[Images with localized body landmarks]
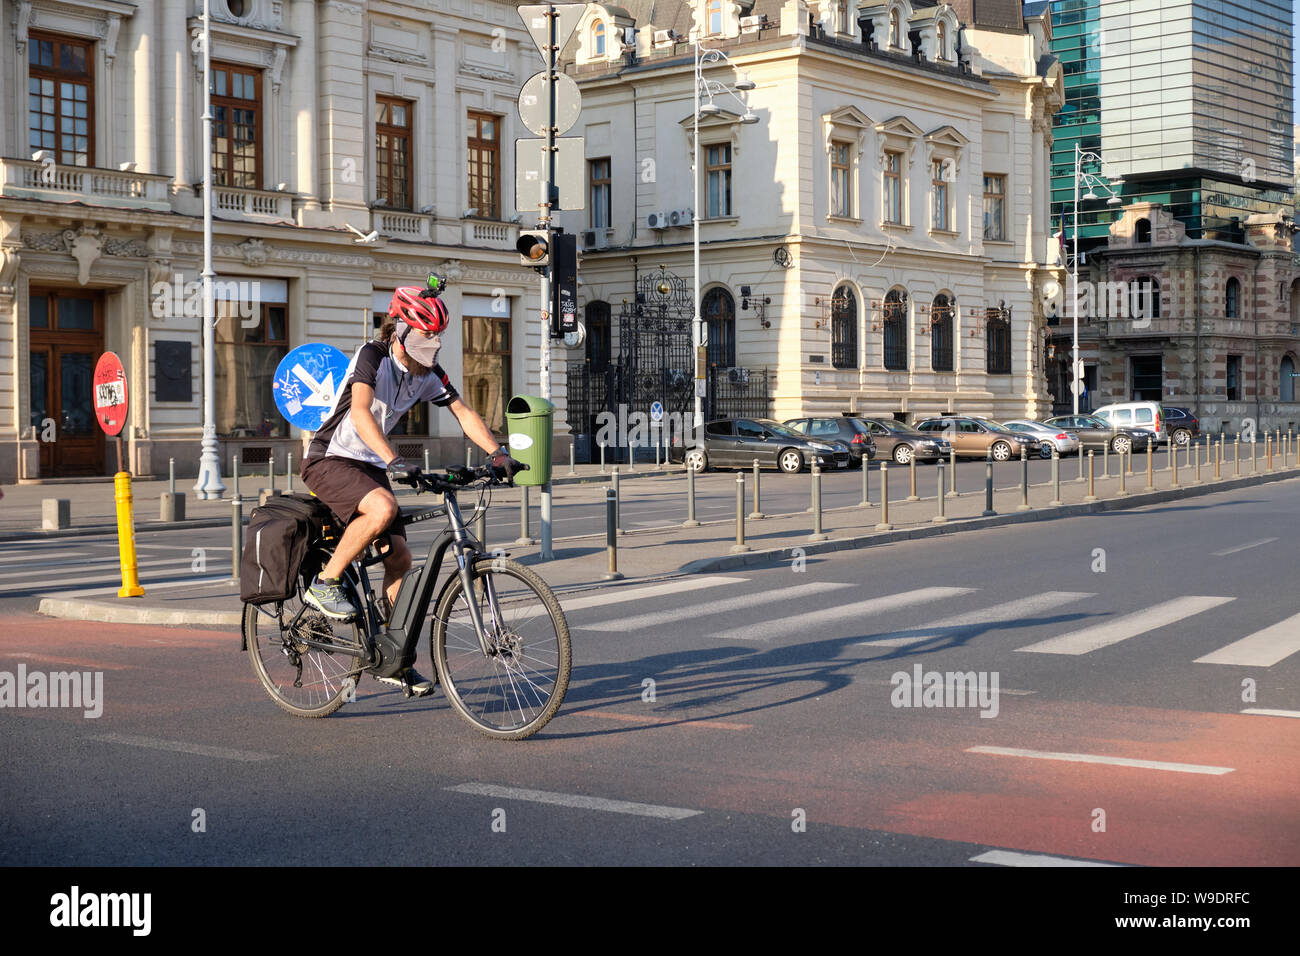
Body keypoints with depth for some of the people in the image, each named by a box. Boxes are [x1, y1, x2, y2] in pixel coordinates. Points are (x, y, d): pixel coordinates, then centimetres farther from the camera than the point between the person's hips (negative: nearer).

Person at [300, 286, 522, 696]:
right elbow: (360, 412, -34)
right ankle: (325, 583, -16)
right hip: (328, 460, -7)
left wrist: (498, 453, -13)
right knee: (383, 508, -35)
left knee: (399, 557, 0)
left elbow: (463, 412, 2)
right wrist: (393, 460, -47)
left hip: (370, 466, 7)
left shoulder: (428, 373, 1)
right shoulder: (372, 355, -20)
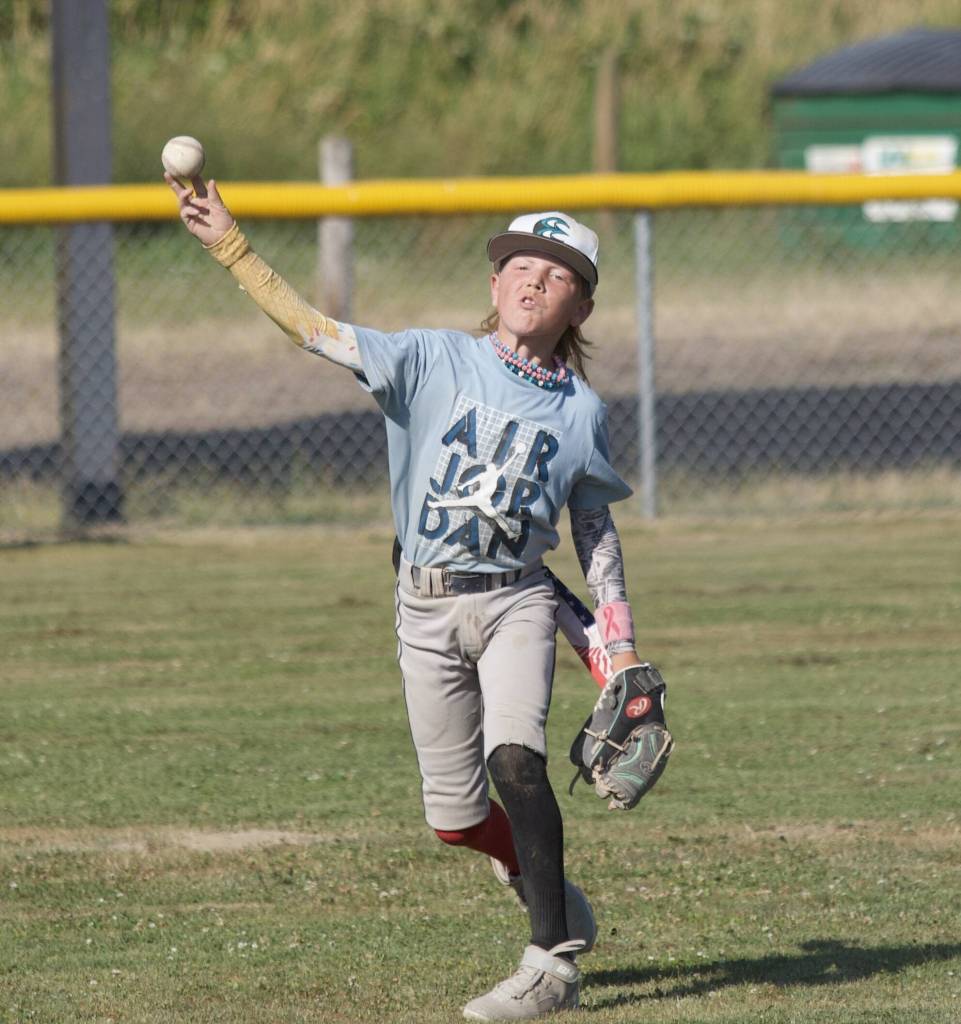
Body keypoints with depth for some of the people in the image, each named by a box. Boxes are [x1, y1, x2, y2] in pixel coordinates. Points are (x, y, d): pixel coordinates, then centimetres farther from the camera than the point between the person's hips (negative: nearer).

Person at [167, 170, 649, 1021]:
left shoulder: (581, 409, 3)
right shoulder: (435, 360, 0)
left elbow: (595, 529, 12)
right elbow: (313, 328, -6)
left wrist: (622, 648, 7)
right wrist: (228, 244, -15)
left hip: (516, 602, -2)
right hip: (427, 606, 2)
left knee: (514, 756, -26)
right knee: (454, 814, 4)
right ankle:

● **TASK DIRECTIONS**: Scan the entries above for the string "knee" and copy each line containing it.

● **WRITTEN RESPONSE**:
right knee: (383, 508, -35)
left knee: (399, 557, 0)
left knee: (514, 756, -26)
right knee: (454, 814, 4)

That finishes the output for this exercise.